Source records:
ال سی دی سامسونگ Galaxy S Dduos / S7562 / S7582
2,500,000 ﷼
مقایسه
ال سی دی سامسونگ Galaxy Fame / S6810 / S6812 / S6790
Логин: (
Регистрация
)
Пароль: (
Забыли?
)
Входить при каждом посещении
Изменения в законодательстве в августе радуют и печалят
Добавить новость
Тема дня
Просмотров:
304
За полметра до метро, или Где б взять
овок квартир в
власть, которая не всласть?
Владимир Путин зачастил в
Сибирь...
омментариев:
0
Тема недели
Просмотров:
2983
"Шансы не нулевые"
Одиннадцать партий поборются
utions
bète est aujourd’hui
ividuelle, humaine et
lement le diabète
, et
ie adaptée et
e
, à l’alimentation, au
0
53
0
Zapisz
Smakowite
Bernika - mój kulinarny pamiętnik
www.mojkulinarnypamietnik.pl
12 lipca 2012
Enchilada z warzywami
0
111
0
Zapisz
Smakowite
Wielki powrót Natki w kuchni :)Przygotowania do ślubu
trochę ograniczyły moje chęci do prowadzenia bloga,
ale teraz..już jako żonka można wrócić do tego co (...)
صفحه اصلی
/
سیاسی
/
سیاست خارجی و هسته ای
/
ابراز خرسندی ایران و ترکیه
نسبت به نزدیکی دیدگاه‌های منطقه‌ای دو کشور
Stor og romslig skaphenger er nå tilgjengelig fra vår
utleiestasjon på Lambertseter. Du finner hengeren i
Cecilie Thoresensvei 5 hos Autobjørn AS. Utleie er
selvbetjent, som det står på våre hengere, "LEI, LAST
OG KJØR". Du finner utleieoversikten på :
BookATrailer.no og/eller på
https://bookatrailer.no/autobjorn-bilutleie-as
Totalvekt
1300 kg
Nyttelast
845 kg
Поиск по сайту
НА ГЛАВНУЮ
...
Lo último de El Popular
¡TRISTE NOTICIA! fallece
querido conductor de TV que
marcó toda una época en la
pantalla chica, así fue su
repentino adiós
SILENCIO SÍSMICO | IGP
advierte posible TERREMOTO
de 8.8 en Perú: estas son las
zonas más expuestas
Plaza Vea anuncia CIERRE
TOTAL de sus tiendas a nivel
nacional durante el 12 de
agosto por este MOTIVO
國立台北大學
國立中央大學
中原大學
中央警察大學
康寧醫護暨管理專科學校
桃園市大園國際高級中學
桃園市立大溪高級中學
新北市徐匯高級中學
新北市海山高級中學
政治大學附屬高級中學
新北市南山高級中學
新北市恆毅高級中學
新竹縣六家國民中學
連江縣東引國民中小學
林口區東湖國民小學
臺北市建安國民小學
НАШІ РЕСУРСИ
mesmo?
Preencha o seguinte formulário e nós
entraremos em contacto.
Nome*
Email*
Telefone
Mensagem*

EXERCISE DESCRIPTION:
Lines holding "finner": copy each one from the records above.

EXERCISE RESULT:
utleiestasjon på Lambertseter. Du finner hengeren i
OG KJØR". Du finner utleieoversikten på :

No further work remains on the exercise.